After the war, the Dutch government was able to return eight of the looted paintings to Smidt van Gelder. However, the Portrait of Steven Wolters remained missing for decades. Smidt van Gelder's daughter, Bischoff van Heemskerck, kept looking for the special piece. “We all missed this painting very much because it was so much part of our daily life,” she said in a statement. “It is a beautiful painting, beautifully painted, with its subtle combination of colors on the wonderful coat and the expression on the face of the sitter which shows him to be a generous man, an impressive man.”

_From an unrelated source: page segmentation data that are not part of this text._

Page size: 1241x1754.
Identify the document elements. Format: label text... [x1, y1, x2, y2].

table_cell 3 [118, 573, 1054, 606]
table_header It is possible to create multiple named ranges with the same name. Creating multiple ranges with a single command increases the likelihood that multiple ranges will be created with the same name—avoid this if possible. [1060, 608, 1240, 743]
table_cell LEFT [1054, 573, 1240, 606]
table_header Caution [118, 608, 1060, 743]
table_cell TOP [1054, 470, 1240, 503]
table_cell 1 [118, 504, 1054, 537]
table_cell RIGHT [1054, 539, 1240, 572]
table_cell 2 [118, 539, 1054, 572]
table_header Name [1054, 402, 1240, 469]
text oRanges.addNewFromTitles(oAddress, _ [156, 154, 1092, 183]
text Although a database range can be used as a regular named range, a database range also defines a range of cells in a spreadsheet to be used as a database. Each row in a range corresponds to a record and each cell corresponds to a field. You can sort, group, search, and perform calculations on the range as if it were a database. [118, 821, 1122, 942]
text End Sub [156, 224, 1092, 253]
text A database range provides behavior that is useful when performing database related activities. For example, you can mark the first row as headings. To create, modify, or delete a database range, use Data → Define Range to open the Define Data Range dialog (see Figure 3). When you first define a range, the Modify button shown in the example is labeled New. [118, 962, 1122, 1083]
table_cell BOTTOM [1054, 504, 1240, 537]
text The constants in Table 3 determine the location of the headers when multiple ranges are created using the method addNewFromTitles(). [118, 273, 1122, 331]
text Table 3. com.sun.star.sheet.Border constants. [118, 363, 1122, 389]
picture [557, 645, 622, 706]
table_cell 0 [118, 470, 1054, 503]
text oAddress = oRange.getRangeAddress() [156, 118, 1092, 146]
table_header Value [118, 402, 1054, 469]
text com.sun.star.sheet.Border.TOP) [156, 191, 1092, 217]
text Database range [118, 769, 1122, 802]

Meanwhile the London-based Commission for Looted Art in Europe (CLAE) searched too. They tracked the painting to a gallery in the 1950s, an auction in 1969, and a private collection in 1971. Through negotiations with the collector, the painting was at last returned to Bischoff van Heemskerck in 2021, as her father had died in 1969. She decided to sell the painting for the benefit of her family, as she considers it a treasure of the family together. It sold through Sotheby's for £44,100 (about $52,000 at the time). The family also recently sold another returned work, Jacob Ochtervelt’s The Oyster Meal, for $2.4 million.
Since 1999, the CLAE has helped return over 3,500 works looted by the Nazis to their rightful owners. At the time, upwards of 100,000 works were estimated to still be “lost” somewhere. Likely some are destroyed, others in museums, and still more in private collections. As recently as 2012, over a thousand works were found in the private collection of the son of a Nazi art dealer. Many are thought to be looted. The process of returning these works to Jewish families and others such as museums who lost art to the Nazis is still an ongoing process, one small step towards bringing cultural heritage home.
A Dutch Old Master work looted by the Nazis was returned to Mrs. Charlotte Bischoff van Heemskerck, the 101-year-old daughter of its former owner.
Painter Caspar Netscher (1639–1684) painted the 1683 work depicted the merchant Steven Wolters.